Yes, we know, the immediate thought that goes to your mind is probably all the cleaning and high maintenance, which is pretty off-putting. But hear us out, According to a study by Christopher Honts and his colleagues at Central Michigan University, dogs in the office can help to boost productivity! How exactly? Well, first off, having pets around would prompt more frequent, effective breaks. A simple walk around the block can provide one with a fresh perspective to tackle their problems, also, productivity is boosted with short breaks peppered throughout the work day. Besides that, office pets are great conversation starters for staff, and would allow your team to bond in ways never expected before! This will help build a cohesive and cooperative team. The added sense of community, connection and happiness in the workplace offered by pets will prove invaluable in the long run, well worth the initial inconveniences.

Encourage Progression —

In every business, it is without doubt that employee proficiency at their assigned roles is highly important; However, addressing the aspirational and existential need of employees will be a more pressing issue in the long term. It shouldn’t be enough for employees to master the skills needed to complete their tasks in a very efficient manner; Management should expect every employee to strive to better themselves at all times and not be satisfied with stagnation. If there is no system to help employees see the path ahead of them and what they can do to try and achieve such goals, they may eventually feel like a cog in the wheel of the company and have no sense of purpose or belonging, which would no doubt bring down their morale and therefore, efficiency in the workplace.

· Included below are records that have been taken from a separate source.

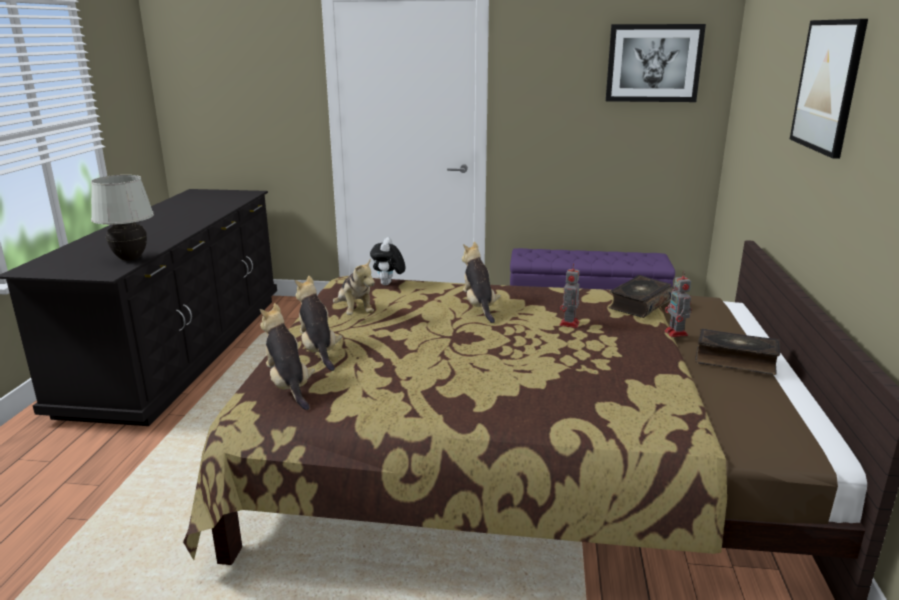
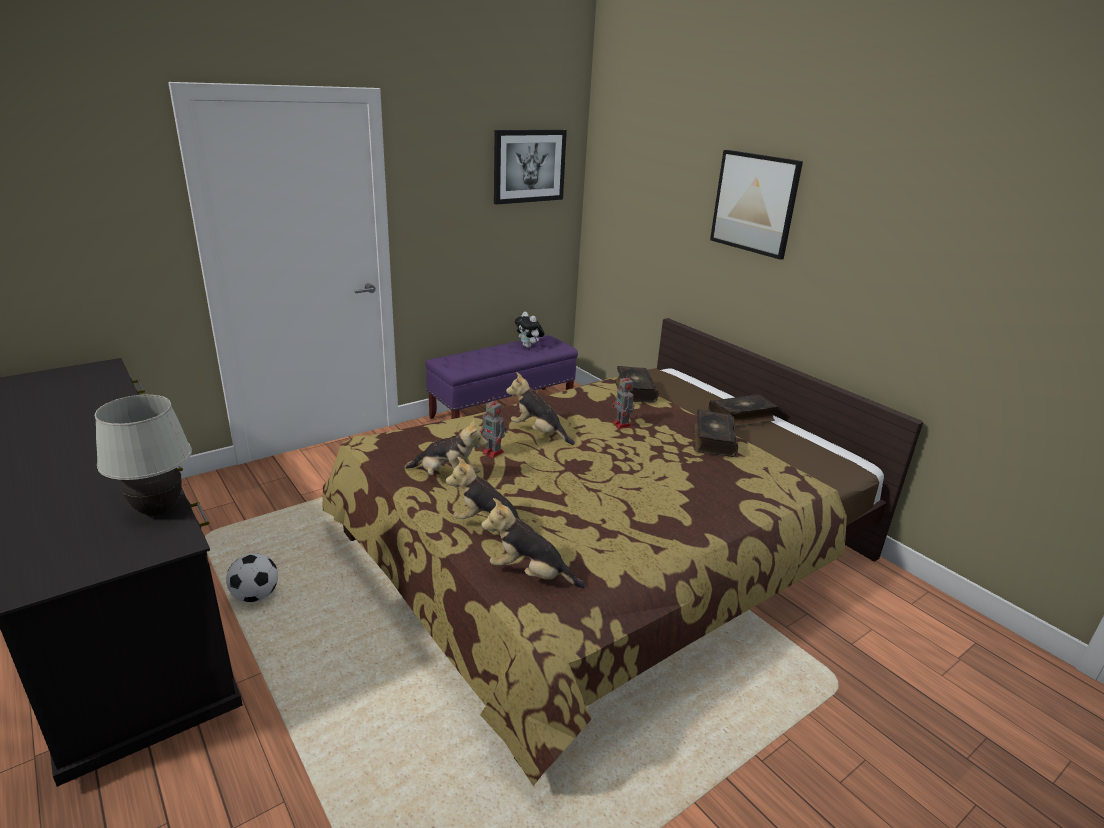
camera: 45 degrees left, 5 degrees up
(242, 374) = (255, 596): none -> football
(388, 284) = (421, 436): plush toy -> plush toy (529, 346)
(643, 363) = (712, 440): none -> book
(676, 333) = (691, 408): toy robot -> toy robot (494, 453)

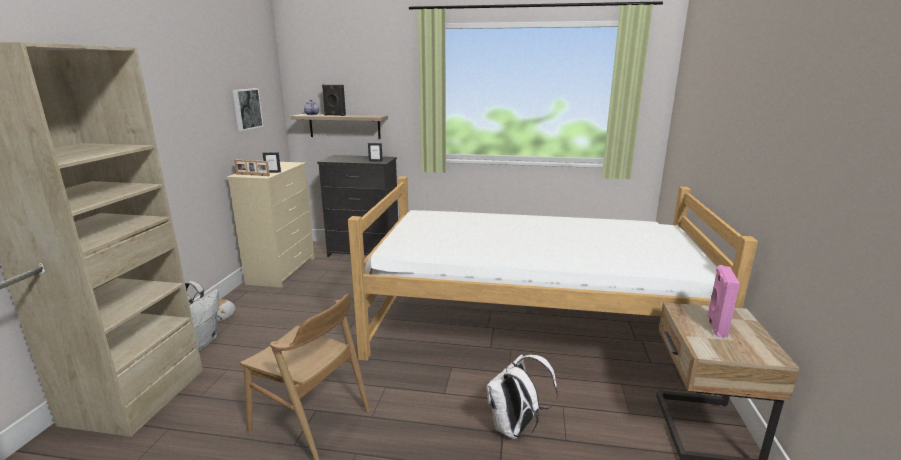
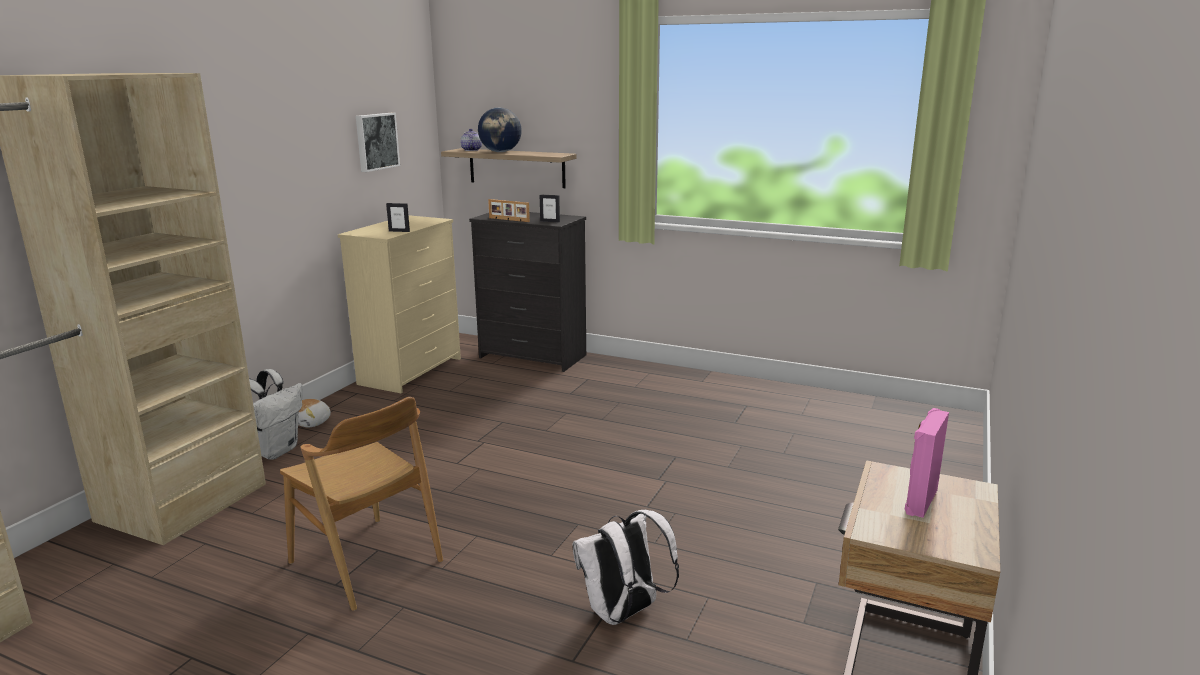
camera: 15 degrees right, 0 degrees up
(252, 175) = (370, 234): picture frame -> picture frame (508, 220)
(334, 115) = (501, 152): black speaker -> globe
(530, 329) = (721, 489): bed -> none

It should be clear as day now to see that happiness is indeed one of the secrets to workplace productivity; A good working environment does not only prove to be beneficial for employee retention, but also for bringing about more energy and enthusiasm, resulting in better quality work being produced. Also, the power of influence employees have on one another should not be overlooked, so “setting the stage” right by having more positive, upbeat employees in the workplace will have a “viral” effect on new employees and even existing ones; So go ahead, start spreading the good vibes around now!